#### What to produce
Every entry below must be repeated exactly; skip the pictures.

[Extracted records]

= Beginning of Section =

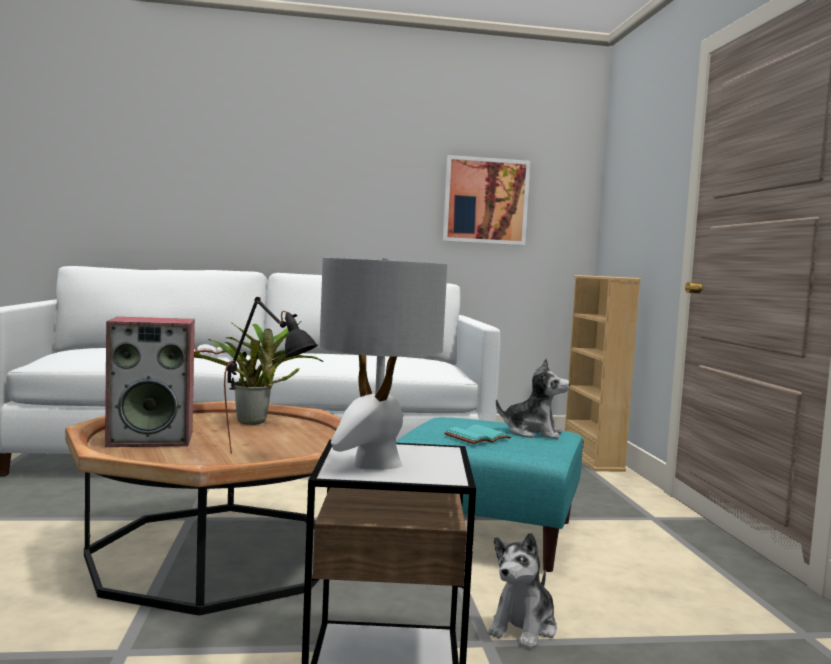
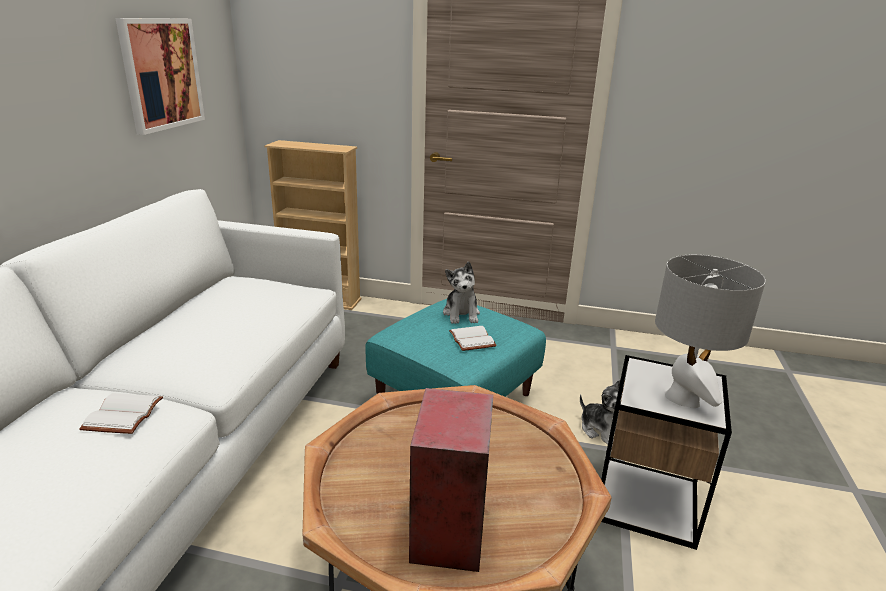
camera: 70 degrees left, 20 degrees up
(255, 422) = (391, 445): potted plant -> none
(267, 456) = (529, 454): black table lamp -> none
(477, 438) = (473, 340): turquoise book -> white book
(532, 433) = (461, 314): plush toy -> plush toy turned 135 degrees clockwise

= End of Section =

#### Expected answer
camera: 70 degrees left, 20 degrees up
(255, 422) = (391, 445): potted plant -> none
(267, 456) = (529, 454): black table lamp -> none
(477, 438) = (473, 340): turquoise book -> white book
(532, 433) = (461, 314): plush toy -> plush toy turned 135 degrees clockwise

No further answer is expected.